[Goal of the exercise]:
Scan the listing below. Return every line containing the string "SNFPA".

== Data for processing

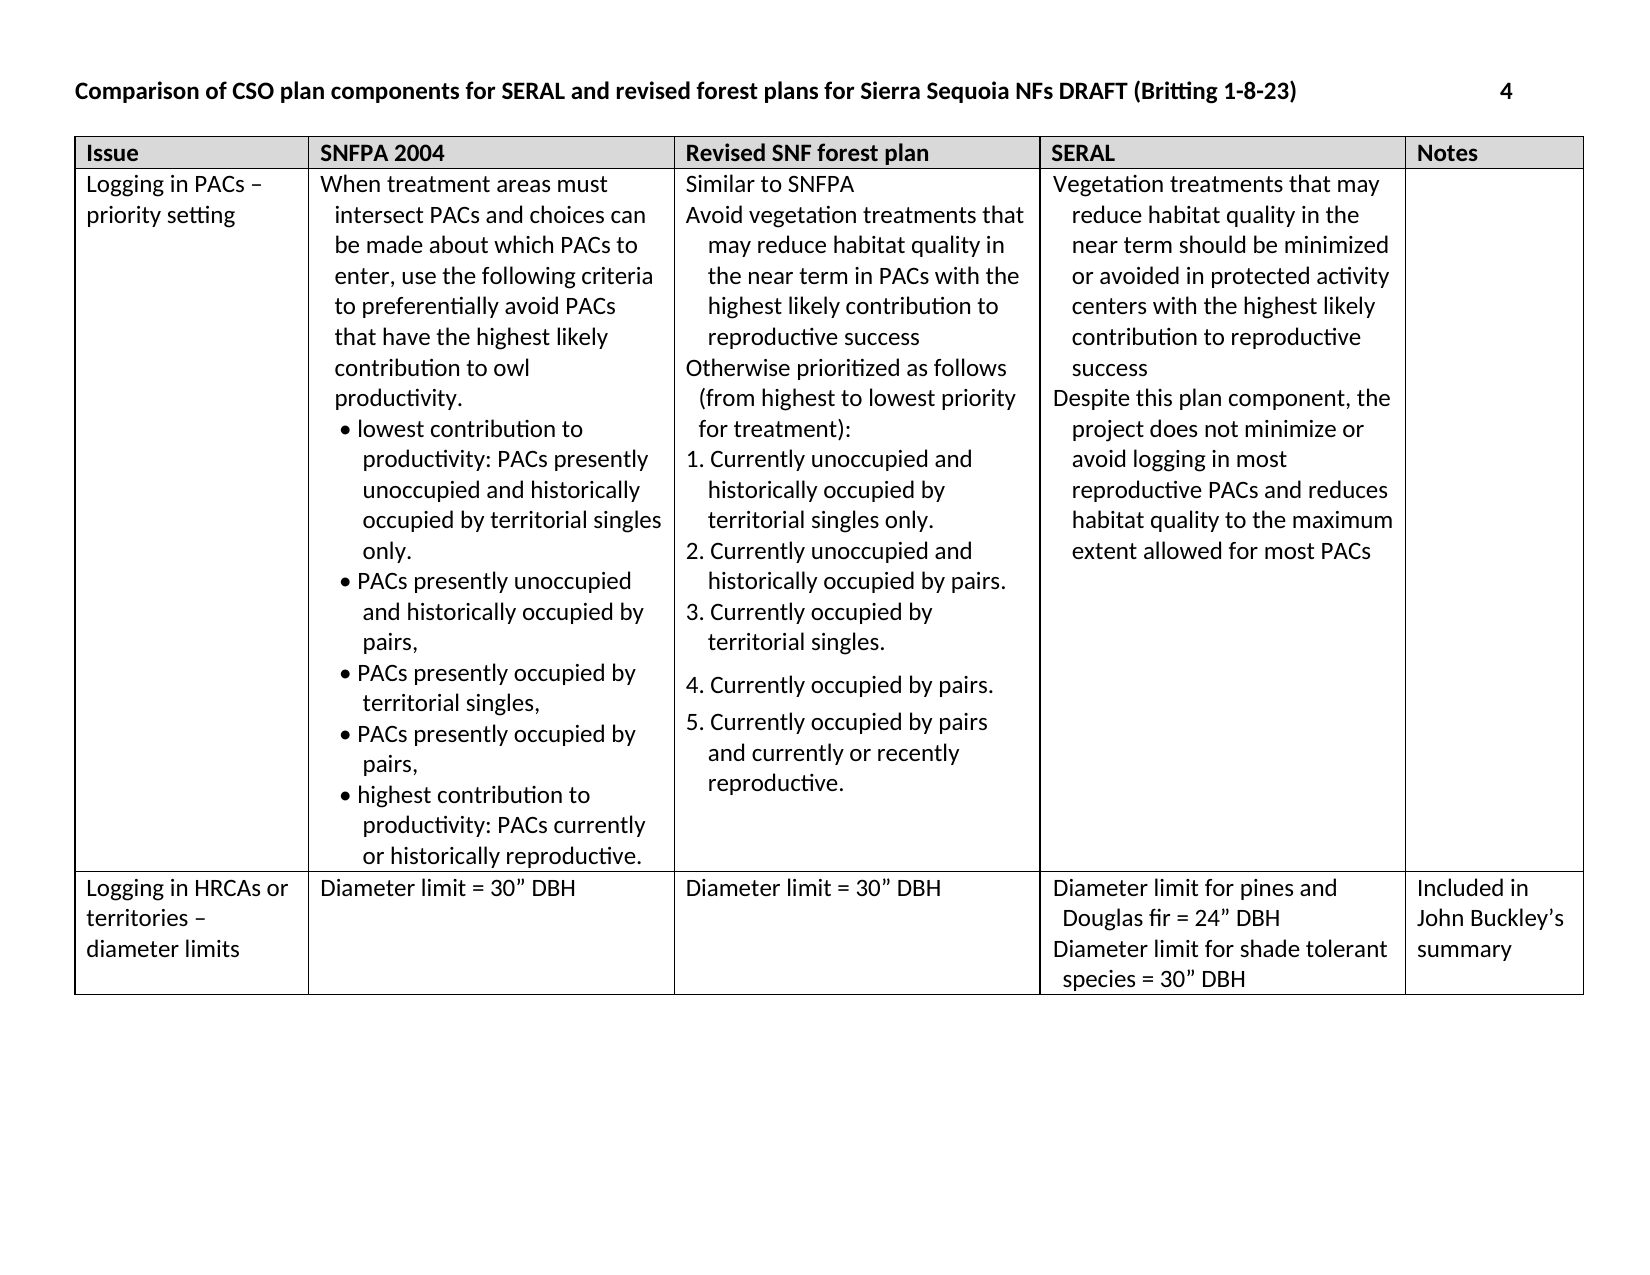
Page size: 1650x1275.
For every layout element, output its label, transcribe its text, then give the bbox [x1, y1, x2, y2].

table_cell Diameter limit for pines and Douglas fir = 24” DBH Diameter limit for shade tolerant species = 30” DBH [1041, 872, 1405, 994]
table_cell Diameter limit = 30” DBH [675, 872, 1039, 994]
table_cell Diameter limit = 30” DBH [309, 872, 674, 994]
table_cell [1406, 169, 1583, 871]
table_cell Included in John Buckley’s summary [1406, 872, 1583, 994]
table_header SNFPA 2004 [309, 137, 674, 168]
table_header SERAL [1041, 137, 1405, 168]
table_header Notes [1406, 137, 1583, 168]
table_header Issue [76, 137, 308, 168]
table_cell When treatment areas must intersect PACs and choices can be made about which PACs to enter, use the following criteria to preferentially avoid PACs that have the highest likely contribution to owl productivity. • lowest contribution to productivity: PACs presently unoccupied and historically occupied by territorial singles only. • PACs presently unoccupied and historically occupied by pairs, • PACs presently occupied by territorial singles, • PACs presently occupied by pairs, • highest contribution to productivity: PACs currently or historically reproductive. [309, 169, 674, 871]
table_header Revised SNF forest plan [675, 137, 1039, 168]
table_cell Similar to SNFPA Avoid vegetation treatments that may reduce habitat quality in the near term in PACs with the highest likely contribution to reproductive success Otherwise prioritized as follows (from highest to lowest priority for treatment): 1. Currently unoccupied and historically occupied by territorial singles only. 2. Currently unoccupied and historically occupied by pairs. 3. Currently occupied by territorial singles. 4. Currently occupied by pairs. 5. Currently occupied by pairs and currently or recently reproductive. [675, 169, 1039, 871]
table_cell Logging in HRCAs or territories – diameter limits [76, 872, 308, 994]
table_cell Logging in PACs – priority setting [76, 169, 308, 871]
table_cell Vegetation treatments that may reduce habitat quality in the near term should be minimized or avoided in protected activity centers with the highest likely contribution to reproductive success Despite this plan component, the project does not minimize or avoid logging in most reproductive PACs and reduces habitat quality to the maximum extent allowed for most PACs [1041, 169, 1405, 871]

====

[Written response]:
table_header SNFPA 2004 [309, 137, 674, 168]
table_cell Similar to SNFPA Avoid vegetation treatments that may reduce habitat quality in the near term in PACs with the highest likely contribution to reproductive success Otherwise prioritized as follows (from highest to lowest priority for treatment): 1. Currently unoccupied and historically occupied by territorial singles only. 2. Currently unoccupied and historically occupied by pairs. 3. Currently occupied by territorial singles. 4. Currently occupied by pairs. 5. Currently occupied by pairs and currently or recently reproductive. [675, 169, 1039, 871]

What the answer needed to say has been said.